Jumat, 21 November 2014

Gara-gara Bid’ah: Slamet (an) Berganti Nama Tasyakur (an)



“Aneh,..!!, nama Slamet diubah menjadi Tasyakur, hanya karena tidak islami dan berbau kejawen. Slamet tak bisa menggantikan tasyakur, karena akar kata dan maknanya berbeda. Slamet bila diarabkan menjadi Salim atau Muslim bukan Syakur atau Tasyakur. 
Pesan orang-orang dahulu kita diharapkan -- luru slamet -- mencari keselametan. Keselametan sendiri mempunyai hubungan kata dengan islam. Islam -- muslim -- salim -- dapat berarti damai, tunduk atau selamet.  
Tiap mendapatkan musibah atau mimpi buruk, masyarakat tertentu selalu membuat – selametan -- sekedar membuat bubur abang – putih ( merah putih ) atau golong ( nasi putih, kuang santan kuning dan telur bulat ). Yang kemudian manggil tetangga untuk ngamini doa, demi keselamatan keluarga. Bahkan tahlilan nujuh hari, matang puluh, nyatus, nyewu dan mendak taon juga istilahnya slametan. Karena mengharap keselamatan untuk si mayit agar selamat dari siksa kubur dan siksa di akhirat ( Neraka ).
Begitu pula saat beli kendaraan bermotor, naik jabatan, atau memperoleh anugerah lainnya juga mengadakan selametan. Dengan berharap saat kendaraan itu dinaiki terhindar ( selamet ) dari bencana dan musibah. Naik jabatan mungkin sebuah karunia, namun dalam jabatan penuh dengan amanah dan tanggung jawab, dengan selametan berharap agar terhindar ( selamet ) dari fitnah dan berbagai ketidak-amanah-an dari jabatan tersebut.

Baris Data:
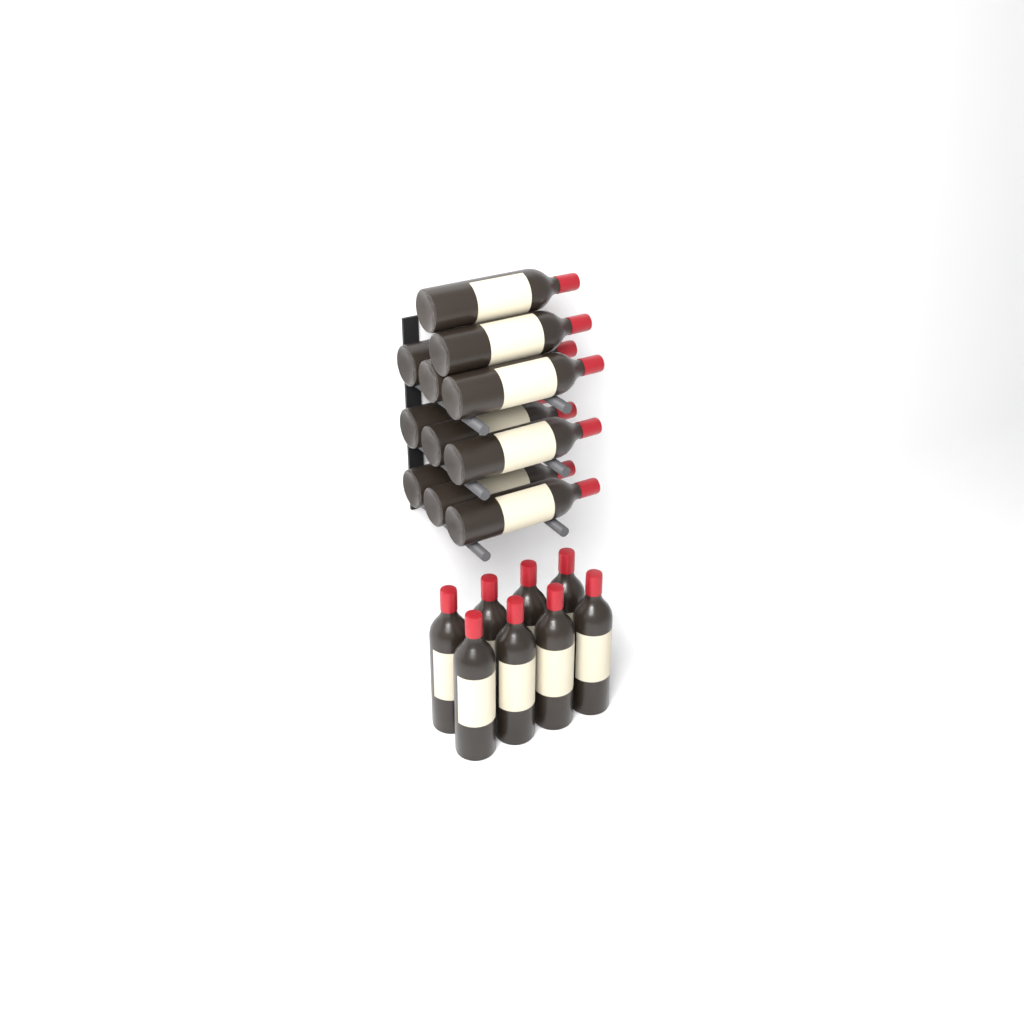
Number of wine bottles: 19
* * *
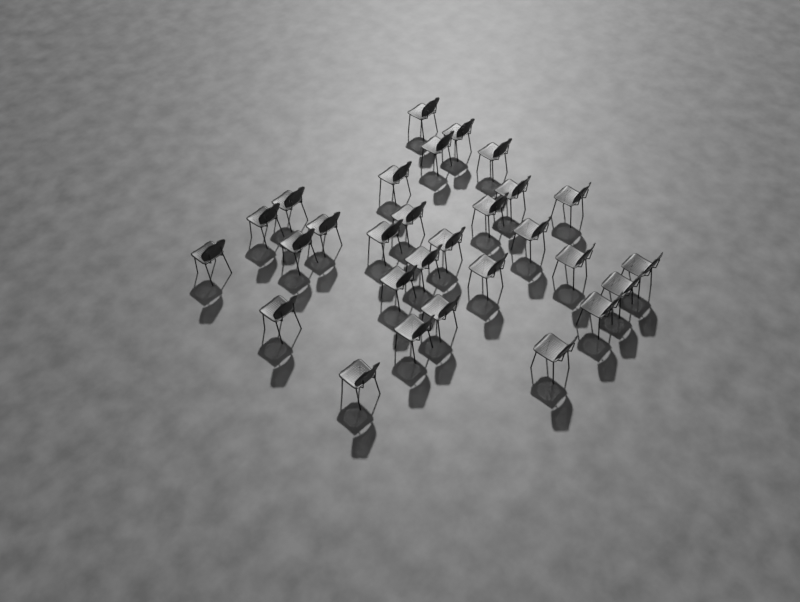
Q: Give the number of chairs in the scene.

Soal Latihan:
[1] Jawablah pertanyaan berikut berdasarkan tulisan tentang selametan.
(a) Jika diarabkan, nama Slamet menjadi apa?
(b) Bubur apa yang dibuat saat selametan karena musibah atau mimpi buruk?
(c) Selain musibah dan mimpi buruk, pada kesempatan apa saja selametan juga diadakan?
[2] Menurut tulisan tentang selametan, mengapa tahlilan "nujuh hari, matang puluh, nyatus, nyewu dan mendak taon" juga disebut slametan?
[3] Lanjutkan tulisan tentang selametan dengan satu paragraf yang dimulai setelah kalimat terakhirnya.
Data di atas adalah bahan tersendiri yang tidak berkaitan dengan tulisan tentang selametan.

Kunci Jawaban:
[1]
(a) Salim atau Muslim.
(b) Bubur abang-putih (merah putih).
(c) Saat membeli kendaraan bermotor, naik jabatan, atau memperoleh anugerah lainnya.

[2] Dalam tahlilan itu orang mengharapkan keselamatan bagi si mayit. Harapannya, si mayit selamat dari siksa kubur dan siksa di akhirat (neraka).

[3]
Menurut Ki Agus Sanyoto, awal Islam masuk ke tanah Nusantara ( Jawa ) para  juru dakwah hanya mensyaratkan tiga hal, yaitu; syahadat, sholat dan slametan. Slametan sendiri bila mengakar pada kata salima maka akan berujung pada islam. Dalam al Qur’an disebutkan “masuklah ke dalam islam secara kaffah” dan “janganlah kalian mati kecuali dalam keadaan islam”. Mereka yang membuat selametan karena berharap selamet dalam kondisi apapun, saat diberikan musibah ( cobaan ) – selamet dari kekufuran – maupun saat diberikan anugerah ( bisa jadi istidroj ), --- selamet dari keangkuhan.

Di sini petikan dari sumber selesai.